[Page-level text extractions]
──────────

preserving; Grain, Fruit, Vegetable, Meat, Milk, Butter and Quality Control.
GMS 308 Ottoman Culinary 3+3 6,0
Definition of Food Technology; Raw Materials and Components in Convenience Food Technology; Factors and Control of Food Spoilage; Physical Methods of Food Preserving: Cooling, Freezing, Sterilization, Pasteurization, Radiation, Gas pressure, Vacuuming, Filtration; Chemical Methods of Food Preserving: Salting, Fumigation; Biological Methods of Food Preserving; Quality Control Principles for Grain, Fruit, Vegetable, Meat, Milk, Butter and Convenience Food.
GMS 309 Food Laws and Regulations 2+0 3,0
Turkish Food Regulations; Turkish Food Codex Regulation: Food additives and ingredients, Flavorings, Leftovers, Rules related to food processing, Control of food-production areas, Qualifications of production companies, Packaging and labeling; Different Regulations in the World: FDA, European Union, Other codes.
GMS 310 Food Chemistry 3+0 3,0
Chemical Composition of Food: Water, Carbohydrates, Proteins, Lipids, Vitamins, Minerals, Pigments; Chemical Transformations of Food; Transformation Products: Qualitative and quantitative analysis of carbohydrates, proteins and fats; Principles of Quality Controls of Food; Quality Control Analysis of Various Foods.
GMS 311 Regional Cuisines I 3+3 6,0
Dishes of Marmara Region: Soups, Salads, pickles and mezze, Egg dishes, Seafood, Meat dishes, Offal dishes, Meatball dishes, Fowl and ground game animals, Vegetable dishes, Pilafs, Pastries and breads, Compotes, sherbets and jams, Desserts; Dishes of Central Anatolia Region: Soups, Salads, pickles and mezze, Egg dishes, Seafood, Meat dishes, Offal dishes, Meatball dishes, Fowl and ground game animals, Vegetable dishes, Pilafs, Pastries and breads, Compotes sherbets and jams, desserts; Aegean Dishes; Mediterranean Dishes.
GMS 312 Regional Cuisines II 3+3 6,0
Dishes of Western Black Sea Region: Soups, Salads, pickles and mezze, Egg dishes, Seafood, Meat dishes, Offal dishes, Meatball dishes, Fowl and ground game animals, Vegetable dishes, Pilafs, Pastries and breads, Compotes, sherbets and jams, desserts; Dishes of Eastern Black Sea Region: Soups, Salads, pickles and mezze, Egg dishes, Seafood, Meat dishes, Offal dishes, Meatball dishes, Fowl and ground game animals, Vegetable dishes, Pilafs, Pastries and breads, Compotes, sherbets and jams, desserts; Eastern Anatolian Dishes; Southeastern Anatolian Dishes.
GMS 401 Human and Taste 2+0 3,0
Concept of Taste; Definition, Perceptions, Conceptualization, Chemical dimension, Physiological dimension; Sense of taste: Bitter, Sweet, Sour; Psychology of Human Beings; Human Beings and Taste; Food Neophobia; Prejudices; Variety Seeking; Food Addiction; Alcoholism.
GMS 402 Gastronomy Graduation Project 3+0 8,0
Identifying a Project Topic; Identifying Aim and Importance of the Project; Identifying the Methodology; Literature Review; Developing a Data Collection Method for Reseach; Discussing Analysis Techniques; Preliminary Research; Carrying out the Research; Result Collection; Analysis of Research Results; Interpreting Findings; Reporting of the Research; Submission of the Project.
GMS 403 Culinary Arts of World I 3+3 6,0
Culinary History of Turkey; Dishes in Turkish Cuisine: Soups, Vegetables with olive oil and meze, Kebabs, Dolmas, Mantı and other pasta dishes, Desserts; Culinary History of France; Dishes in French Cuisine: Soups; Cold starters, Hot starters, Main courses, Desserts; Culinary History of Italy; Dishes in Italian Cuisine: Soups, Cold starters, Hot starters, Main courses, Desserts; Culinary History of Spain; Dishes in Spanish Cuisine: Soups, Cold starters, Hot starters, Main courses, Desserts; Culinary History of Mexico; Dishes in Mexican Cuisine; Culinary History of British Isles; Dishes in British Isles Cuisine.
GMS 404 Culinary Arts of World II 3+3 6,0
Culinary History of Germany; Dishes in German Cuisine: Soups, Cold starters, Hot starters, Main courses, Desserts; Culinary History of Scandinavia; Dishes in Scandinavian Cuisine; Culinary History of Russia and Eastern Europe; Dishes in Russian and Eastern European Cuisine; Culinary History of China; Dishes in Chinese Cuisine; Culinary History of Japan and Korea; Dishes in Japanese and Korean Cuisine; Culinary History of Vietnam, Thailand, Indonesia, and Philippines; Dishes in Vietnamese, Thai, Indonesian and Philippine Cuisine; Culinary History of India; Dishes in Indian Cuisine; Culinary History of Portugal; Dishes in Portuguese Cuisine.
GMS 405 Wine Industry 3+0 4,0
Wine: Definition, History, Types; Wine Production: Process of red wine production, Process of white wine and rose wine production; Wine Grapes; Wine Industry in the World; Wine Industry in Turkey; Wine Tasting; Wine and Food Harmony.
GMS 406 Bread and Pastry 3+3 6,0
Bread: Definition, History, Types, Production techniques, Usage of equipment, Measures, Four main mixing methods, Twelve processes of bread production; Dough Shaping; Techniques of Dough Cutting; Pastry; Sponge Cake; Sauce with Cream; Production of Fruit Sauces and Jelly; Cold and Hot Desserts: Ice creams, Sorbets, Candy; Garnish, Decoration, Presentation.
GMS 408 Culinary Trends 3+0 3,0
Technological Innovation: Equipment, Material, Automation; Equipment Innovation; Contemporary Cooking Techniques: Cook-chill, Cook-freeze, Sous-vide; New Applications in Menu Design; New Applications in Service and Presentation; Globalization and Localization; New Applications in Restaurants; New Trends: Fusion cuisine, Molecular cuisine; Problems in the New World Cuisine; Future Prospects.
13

──────────

Task description »
Find every line in the records that uses the string "Arts", then copy it.

Worked solution »
GMS 403 Culinary Arts of World I 3+3 6,0
GMS 404 Culinary Arts of World II 3+3 6,0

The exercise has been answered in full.